◆ Work instructions: From the start of the listing through the line containing "How many lines are shown in the chart?", inclusive, swap every "chart" for "graph" and reproduce those lines with nothing else changed.

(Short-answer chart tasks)
BEGIN

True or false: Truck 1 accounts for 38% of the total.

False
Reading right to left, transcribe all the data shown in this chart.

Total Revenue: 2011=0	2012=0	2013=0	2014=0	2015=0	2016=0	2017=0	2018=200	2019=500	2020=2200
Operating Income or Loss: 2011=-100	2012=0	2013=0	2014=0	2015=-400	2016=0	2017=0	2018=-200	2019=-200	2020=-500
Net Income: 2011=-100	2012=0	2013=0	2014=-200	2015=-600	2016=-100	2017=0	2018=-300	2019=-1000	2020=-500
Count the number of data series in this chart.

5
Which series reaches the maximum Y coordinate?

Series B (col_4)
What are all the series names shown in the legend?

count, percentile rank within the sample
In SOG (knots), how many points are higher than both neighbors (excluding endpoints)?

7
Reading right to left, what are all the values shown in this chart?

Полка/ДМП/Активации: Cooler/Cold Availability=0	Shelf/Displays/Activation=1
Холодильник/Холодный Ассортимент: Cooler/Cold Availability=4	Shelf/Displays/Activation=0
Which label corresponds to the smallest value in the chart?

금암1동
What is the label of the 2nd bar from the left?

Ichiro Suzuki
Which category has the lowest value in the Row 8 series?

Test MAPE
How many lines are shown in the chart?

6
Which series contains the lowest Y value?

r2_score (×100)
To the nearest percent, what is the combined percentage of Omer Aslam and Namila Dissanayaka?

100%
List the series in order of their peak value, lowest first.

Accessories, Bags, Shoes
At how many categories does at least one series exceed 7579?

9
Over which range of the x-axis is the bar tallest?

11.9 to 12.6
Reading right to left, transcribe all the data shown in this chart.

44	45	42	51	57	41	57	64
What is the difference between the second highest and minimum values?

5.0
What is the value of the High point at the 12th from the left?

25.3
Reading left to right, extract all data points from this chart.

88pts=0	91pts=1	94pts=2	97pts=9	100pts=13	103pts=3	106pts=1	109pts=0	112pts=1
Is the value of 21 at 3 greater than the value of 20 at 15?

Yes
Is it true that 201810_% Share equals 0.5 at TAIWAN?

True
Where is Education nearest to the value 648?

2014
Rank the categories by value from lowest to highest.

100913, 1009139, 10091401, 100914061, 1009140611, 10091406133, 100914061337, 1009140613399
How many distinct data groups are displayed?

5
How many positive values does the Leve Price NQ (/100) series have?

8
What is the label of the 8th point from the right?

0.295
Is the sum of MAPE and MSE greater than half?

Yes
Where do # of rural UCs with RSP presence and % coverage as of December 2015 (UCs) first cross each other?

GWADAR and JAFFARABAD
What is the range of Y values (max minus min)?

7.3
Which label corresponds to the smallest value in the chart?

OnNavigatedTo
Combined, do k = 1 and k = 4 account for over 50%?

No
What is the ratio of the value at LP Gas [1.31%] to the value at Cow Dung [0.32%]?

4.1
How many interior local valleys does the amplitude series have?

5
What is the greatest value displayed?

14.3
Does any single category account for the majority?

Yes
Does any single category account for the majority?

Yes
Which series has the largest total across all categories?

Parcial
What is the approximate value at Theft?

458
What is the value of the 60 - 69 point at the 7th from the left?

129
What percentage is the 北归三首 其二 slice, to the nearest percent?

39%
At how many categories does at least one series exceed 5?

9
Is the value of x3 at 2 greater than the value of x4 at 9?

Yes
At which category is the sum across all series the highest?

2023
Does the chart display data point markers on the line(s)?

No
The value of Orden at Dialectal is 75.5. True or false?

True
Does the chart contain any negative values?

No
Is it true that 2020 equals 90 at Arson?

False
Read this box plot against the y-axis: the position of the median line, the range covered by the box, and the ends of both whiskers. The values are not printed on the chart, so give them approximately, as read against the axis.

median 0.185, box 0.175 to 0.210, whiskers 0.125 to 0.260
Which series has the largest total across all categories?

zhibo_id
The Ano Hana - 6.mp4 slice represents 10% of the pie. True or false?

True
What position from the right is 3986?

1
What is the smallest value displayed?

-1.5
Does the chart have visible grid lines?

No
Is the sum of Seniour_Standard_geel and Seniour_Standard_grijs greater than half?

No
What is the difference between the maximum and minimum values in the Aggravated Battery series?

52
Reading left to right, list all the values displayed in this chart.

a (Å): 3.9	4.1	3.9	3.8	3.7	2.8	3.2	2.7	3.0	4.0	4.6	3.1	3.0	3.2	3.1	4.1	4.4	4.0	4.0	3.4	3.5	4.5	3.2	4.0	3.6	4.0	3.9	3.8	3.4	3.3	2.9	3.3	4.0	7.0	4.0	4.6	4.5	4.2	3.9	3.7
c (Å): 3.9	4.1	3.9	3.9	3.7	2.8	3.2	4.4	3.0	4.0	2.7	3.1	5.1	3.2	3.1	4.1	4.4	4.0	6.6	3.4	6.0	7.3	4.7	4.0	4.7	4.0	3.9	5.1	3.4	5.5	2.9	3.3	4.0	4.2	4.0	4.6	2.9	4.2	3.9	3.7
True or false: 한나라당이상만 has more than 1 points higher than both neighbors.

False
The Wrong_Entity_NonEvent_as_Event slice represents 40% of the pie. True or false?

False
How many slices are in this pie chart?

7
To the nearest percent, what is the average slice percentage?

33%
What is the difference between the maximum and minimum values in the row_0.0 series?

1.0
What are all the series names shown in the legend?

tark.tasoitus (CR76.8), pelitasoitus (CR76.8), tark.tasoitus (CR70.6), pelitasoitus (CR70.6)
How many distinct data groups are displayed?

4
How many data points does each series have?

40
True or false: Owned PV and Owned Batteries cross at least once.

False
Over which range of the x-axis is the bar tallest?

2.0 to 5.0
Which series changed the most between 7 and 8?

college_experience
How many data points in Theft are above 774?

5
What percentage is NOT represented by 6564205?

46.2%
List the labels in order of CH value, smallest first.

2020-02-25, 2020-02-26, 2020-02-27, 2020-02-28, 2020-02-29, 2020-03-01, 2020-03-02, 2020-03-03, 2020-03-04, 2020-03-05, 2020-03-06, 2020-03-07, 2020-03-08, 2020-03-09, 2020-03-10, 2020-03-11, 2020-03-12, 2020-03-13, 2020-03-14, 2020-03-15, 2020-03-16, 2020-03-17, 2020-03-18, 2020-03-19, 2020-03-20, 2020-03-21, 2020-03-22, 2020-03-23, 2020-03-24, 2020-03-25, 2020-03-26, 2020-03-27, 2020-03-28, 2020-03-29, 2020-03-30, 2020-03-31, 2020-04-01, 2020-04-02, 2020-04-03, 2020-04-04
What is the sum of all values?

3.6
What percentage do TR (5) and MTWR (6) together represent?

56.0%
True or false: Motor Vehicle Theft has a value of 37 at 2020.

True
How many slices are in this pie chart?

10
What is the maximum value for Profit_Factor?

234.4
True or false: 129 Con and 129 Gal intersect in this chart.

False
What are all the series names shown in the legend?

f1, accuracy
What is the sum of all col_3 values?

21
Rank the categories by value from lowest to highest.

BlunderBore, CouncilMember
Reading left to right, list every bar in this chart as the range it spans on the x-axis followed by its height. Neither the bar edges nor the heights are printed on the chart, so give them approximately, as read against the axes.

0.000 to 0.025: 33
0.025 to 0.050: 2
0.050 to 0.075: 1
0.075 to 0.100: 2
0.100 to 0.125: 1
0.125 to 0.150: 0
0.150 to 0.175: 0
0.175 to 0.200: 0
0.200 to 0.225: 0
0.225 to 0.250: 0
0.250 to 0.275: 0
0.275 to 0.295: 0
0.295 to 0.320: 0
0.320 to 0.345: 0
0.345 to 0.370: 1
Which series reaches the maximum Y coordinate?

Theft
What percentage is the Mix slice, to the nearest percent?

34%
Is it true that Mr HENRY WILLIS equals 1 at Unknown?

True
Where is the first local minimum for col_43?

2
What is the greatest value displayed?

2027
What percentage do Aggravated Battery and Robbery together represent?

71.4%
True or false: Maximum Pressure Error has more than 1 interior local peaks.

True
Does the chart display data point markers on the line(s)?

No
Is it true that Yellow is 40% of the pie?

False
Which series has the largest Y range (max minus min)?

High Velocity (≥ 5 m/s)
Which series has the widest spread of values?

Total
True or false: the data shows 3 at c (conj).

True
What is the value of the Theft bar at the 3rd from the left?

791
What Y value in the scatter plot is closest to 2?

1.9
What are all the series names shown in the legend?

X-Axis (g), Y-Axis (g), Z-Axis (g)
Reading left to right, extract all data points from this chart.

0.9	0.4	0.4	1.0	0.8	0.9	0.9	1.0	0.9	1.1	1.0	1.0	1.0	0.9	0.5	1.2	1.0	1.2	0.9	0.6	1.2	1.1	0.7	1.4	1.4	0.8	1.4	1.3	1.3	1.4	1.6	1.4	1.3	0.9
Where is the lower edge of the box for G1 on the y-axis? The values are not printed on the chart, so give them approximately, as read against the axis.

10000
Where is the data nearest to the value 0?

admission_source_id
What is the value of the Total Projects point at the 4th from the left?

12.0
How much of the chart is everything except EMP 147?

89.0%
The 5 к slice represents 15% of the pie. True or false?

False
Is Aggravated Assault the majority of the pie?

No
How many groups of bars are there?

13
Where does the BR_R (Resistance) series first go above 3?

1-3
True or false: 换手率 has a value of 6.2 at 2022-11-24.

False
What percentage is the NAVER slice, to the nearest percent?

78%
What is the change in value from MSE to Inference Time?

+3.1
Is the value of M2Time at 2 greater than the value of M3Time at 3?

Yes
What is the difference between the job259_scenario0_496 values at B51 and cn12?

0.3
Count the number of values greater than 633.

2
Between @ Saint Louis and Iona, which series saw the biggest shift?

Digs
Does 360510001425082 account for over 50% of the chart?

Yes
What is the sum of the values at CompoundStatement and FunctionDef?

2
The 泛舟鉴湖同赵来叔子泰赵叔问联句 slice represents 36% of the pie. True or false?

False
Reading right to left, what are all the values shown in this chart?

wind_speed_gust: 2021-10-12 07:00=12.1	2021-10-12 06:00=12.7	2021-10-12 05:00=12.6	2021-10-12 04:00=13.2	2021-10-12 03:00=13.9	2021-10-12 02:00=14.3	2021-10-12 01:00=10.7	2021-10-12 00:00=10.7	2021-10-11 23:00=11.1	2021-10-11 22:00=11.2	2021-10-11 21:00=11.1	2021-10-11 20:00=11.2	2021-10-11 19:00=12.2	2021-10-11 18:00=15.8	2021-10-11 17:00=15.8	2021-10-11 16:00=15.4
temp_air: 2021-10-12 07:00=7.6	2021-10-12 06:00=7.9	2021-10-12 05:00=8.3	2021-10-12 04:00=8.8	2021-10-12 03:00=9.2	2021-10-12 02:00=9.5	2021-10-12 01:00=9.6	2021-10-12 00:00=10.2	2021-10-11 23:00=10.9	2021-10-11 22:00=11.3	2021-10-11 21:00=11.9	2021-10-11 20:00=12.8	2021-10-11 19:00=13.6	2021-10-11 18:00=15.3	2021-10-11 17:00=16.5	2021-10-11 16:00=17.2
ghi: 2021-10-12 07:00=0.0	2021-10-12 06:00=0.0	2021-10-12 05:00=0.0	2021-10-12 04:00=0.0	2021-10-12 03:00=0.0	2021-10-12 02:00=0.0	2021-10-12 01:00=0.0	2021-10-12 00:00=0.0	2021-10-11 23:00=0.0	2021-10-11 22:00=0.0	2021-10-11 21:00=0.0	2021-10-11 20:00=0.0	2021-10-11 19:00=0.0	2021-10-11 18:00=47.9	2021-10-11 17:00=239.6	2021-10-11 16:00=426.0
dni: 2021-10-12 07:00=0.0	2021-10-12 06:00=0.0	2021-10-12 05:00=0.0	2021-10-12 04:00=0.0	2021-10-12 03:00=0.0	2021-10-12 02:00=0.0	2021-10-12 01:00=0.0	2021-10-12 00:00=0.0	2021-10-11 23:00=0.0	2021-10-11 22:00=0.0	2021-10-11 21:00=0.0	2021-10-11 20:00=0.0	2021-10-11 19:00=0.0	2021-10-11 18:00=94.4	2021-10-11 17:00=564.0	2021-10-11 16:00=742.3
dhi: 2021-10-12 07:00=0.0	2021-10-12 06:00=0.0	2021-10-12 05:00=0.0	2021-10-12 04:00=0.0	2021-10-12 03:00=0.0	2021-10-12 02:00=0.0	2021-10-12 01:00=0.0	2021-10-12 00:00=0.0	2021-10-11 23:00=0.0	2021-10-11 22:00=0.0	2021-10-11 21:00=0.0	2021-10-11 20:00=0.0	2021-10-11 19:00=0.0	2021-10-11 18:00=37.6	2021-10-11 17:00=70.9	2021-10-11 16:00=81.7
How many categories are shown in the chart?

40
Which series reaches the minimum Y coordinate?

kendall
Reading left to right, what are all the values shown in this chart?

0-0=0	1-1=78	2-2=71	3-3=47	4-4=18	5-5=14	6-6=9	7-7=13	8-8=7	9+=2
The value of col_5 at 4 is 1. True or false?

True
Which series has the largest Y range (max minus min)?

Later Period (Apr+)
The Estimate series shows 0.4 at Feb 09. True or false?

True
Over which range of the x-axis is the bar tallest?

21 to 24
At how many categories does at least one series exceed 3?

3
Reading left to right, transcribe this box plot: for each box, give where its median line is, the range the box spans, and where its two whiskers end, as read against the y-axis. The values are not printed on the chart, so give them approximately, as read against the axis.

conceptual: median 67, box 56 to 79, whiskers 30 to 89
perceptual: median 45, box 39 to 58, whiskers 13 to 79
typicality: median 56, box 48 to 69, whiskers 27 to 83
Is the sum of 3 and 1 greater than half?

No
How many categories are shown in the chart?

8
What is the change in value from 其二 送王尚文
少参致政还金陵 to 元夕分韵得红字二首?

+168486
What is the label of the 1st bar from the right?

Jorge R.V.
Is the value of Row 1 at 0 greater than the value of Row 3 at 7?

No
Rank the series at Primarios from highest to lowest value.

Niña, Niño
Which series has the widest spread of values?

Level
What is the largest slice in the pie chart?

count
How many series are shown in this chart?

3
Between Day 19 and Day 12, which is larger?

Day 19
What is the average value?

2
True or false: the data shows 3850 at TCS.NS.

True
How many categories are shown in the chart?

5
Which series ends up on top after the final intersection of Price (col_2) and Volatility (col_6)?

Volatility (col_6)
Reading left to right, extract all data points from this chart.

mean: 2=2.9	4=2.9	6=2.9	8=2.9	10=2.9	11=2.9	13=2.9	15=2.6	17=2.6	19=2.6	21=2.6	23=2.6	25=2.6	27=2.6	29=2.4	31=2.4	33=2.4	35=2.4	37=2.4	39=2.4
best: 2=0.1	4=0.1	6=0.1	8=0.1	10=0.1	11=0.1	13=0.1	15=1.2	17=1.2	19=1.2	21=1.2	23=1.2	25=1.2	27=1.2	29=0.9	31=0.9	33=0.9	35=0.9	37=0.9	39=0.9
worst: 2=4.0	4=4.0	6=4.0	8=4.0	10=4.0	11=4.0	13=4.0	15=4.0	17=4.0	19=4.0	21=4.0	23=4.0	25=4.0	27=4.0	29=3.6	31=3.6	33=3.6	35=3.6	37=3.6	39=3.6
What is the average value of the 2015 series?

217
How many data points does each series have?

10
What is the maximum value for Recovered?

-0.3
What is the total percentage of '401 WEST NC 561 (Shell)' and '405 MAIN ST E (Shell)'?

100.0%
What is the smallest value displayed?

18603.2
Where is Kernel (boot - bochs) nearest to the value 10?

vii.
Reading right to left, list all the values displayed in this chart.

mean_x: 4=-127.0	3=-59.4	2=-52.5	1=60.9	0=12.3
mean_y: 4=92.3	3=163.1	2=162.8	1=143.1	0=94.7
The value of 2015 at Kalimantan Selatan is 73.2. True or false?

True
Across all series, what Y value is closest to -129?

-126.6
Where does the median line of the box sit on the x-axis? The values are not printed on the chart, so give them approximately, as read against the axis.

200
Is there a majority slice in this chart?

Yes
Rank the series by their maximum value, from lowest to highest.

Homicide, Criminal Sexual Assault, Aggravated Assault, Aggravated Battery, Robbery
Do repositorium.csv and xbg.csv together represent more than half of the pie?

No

END

◆ Problem solution:
True or false: Truck 1 accounts for 38% of the total.

False
Reading right to left, transcribe all the data shown in this graph.

Total Revenue: 2011=0	2012=0	2013=0	2014=0	2015=0	2016=0	2017=0	2018=200	2019=500	2020=2200
Operating Income or Loss: 2011=-100	2012=0	2013=0	2014=0	2015=-400	2016=0	2017=0	2018=-200	2019=-200	2020=-500
Net Income: 2011=-100	2012=0	2013=0	2014=-200	2015=-600	2016=-100	2017=0	2018=-300	2019=-1000	2020=-500
Count the number of data series in this graph.

5
Which series reaches the maximum Y coordinate?

Series B (col_4)
What are all the series names shown in the legend?

count, percentile rank within the sample
In SOG (knots), how many points are higher than both neighbors (excluding endpoints)?

7
Reading right to left, what are all the values shown in this graph?

Полка/ДМП/Активации: Cooler/Cold Availability=0	Shelf/Displays/Activation=1
Холодильник/Холодный Ассортимент: Cooler/Cold Availability=4	Shelf/Displays/Activation=0
Which label corresponds to the smallest value in the graph?

금암1동
What is the label of the 2nd bar from the left?

Ichiro Suzuki
Which category has the lowest value in the Row 8 series?

Test MAPE
How many lines are shown in the graph?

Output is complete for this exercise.